Desde hace un tiempo me ronda la sospecha que el ejercicio de la palabra es un acto inútil. Sospecha complicada para alguien que -con sus bemoles- se dedica a la comunicación y sus orillas (sobre todo sus orillas).

Es una sospecha pesimista. Es una duda oscura porque atenta contra la idea de cambio posible, contra la esperanza. Pero es una duda que una vez que muerde no suelta porque la realidad -ese constructo -esta ahí, para demostrar que nada de lo que decimos hace que la dinámica de las cosas sea distinta. Cambia lo que tiene que cambiar a fuerza de martillo, de golpe, de cuerpo pero no de palabras.

Eso que los psicoanalistas llaman abreacción, la descarga de la tensión afectiva a través de la palabra, libera sí y solo sí el mundo acompaña esa liberación. Sino es inútil, flatus vocis, dirían los medievales.

Pienso en las mujeres que denunciaron violaciones y abusos durante años y que eso que con todo el dolor verbalizaban no mellaba la realidad. Y que apenas la orada ahora, cuando comenzaron a movilizarse y a exponerse. O en las madres y abuelas de Plaza de Mayo que hasta que no caminaron en ronda no consiguieron visibilidad.

Ni la revolución se hace con palabras ni la felicidad se consigue con poemas. El periodismo de trincheras, cualquiera sea el bando, no cambia el hambre que, como tantos otros fenómenos sociales, es inmune a las declamaciones.

Una simplificación de la teoría kantiana divide la realidad entre noúmeno y fenómeno. El fenómeno es la manifestación a nuestros sentido de algo, el noumeno, a lo que no podemos acceder. La palabra no afecta ni puede afectar esa naturaleza última y esquiva. El núcleo patógeno del psicoanálisis no puede ser curado por palabra alguna porque nos atraviesa y nos constituye.

El recién nacido no deja de llorar solo ante la palabra. Necesita del contacto para calmar su angustia. Los pobres no comen promesas y optimismo. Necesitan de pan contante y sonante para llegar a un nuevo día.

Es por eso que la palabra de aliento es vana sino es acompañada de un acto sobre el mundo que la complemente. Ningún acto de perdón (dado o solicitado) tiene impacto sobre el mundo sin una serie de gestos corporales que los sustancien y aun así la efectividad de los mismos no tiene garantía.

A veces sobredimensionamos el poder de la palabra. Creemos que con ella lo que vemos y tocamos adquiere o adquiriría otros contornos; que una buena ejecución de sus magias puede convertir la piedra en áureos metales. No hay un solo escritor que pueda jactarse de que sus palabras hayan trocado efectivamente, literalmente una realidad por otra.

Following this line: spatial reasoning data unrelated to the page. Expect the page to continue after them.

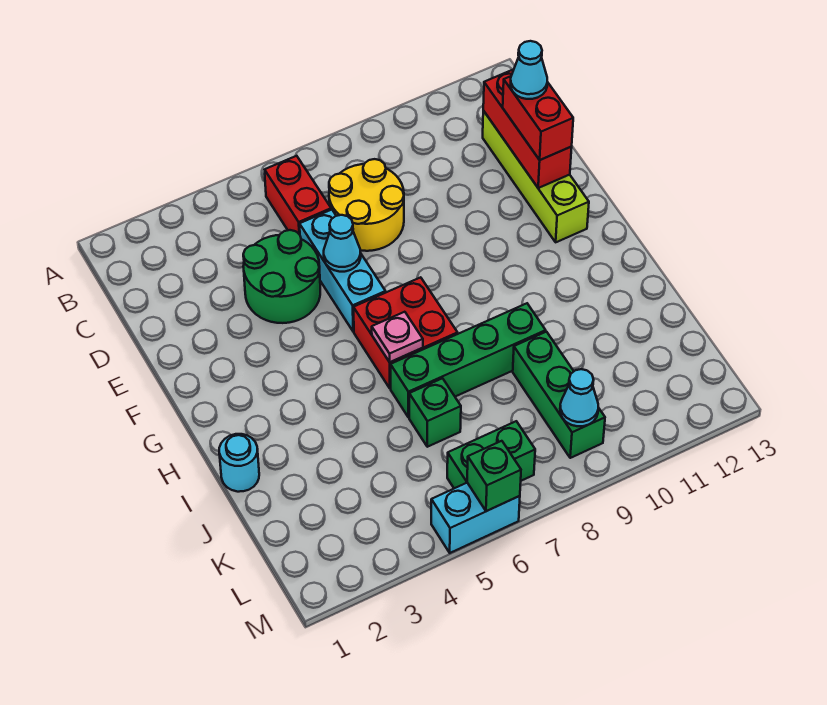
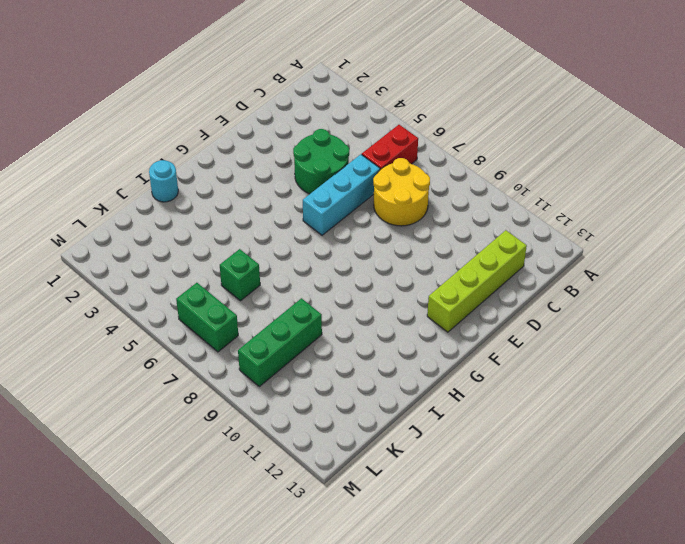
none -> red brick G6:H7 level 1
none -> green brick I6:I9 level 1
none -> cyan brick M5:M6 level 1

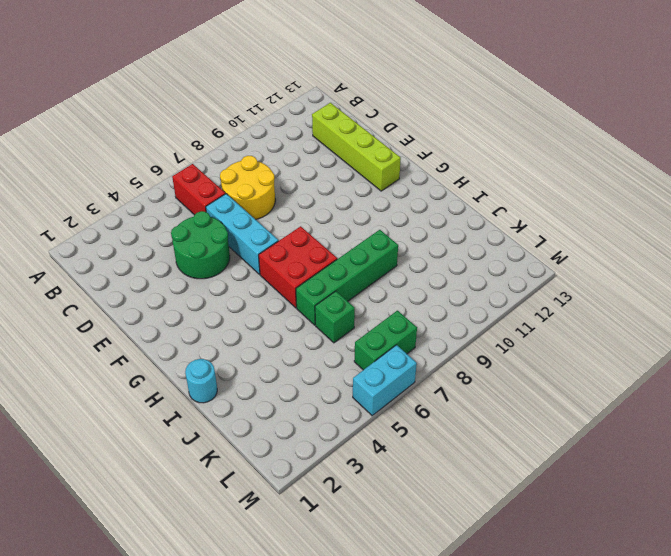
none -> green brick J9:L9 level 1
none -> red brick C12:E12 level 2
none -> cyan cone E6 level 2

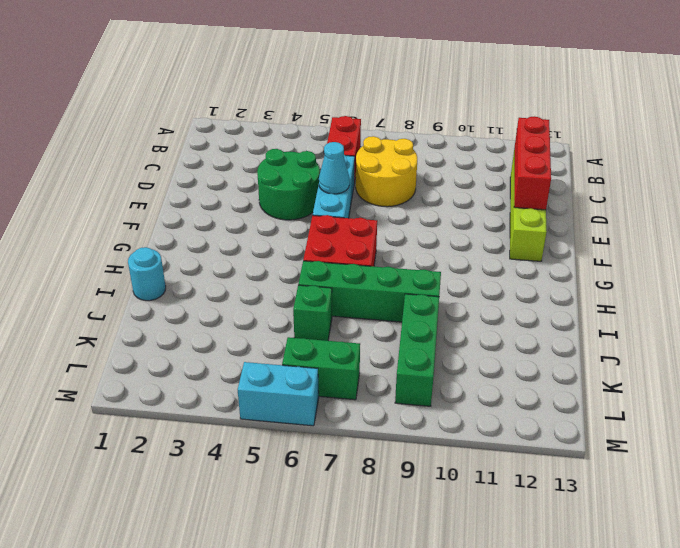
none -> pink plate H6 level 2
none -> cyan cone L9 level 2
none -> green brick M6 level 2

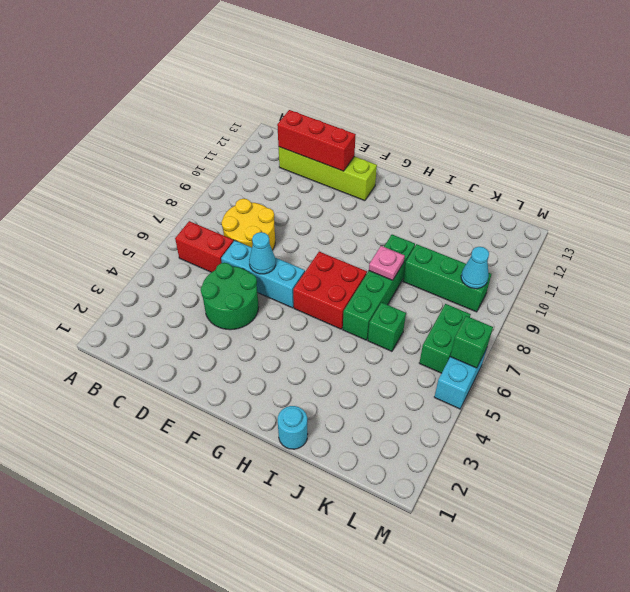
pink plate I8 level 2 -> pink plate H6 level 2
none -> red brick D12:E12 level 3
none -> cyan cone D12 level 4

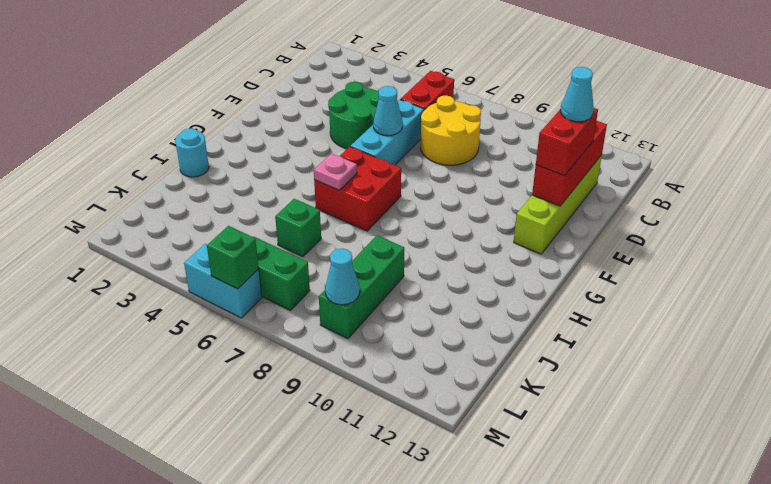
none -> green brick I6:I9 level 1

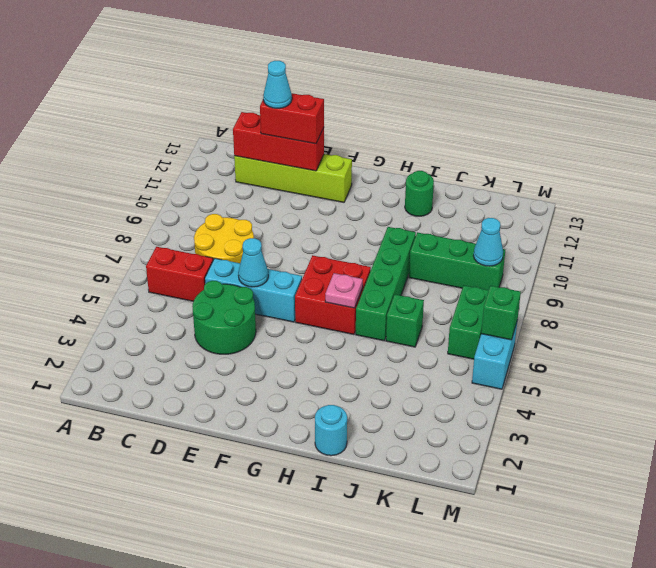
green round brick I12 level 1 -> none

Lo saben todos los que alguna vez escribieron poemas al ser amado: sin amor previo, la palabra, sea cual fuere la cumbre de belleza estética alcanzada, no hace brotar de la nada ningún sentimiento.

Lo saben todos los activistas políticos que alguna vez hicieron llamamientos al cambio social: si no están dadas las condiciones materiales, cualquier palabra, sea cual fuere la intensidad esclarecedora que posea, no hace que los fuegos de octubre se propaguen.

Tenemos la palabra como herramienta, como maza si se quiere. Pero como diría Silvio «¿Qué cosa fuera la maza sin cantera?»